A couple has six donated embryos available for any would-be parents willing to accept what some may consider unusual terms.
Angel Watts is a beaming mother of two sets of twins, ages 3 and 16 months. The two boys and two girls were conceived through in vitro fertilization after thousands of dollars in expenses and years of infertility frustration.
Angel and husband Jeff also have six donated embryos in storage at the National Embryo Donation Center in Knoxville that they want to share with parents who are willing to accept what some may consider unusual terms — raise any future children together, not space them too far apart in age and allow the Wattses to have a relationship with their biological siblings.
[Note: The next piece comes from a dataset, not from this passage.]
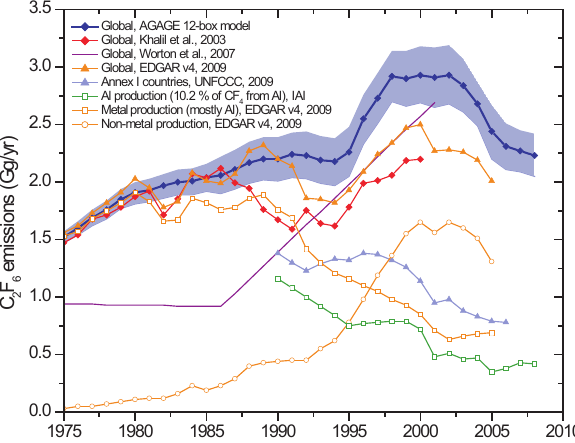
Fig. 5. Global C 2 F 6 emissions from the inversion of AGAGE atmo- spheric data with the AGAGE 2-D 12-box model compared to the emissions reported by Khalil et al. (2003), Worton et al. (2007), the EDGAR v4 (2009) emission database, and Annex I countries (UN- FCCC, 2009, Table S1). Also shown are estimates of C 2 F 6 emis- sions from Al production (10.2% of Al-production CF 4 emissions, IAI Anode Effect surveys), metal production (mostly Al, EDGAR v4, 2009), and non-metal production (EDGAR v4, 2009, > 97% semiconductor/electronics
A few months ago, Angel stumbled across webpages that troubled her heart. On those websites and Facebook, Angel said she found stories of donor-conceived children who felt disregarded, left behind or stripped, by science and donor anonymity, from any chance of knowing anything about their heritage.
In vitro fertilization works when eggs are retrieved nonsurgically through a transvaginal ultrasound. Patients are prescribed hormones in advance so more than one egg can be gathered. Nine to 10 eggs can typically be retrieved. Sperm is injected into the eggs in a lab, and once the eggs are fertilized, the embryos are inserted into a mother, who then takes a regular dosage of hormones and other drugs.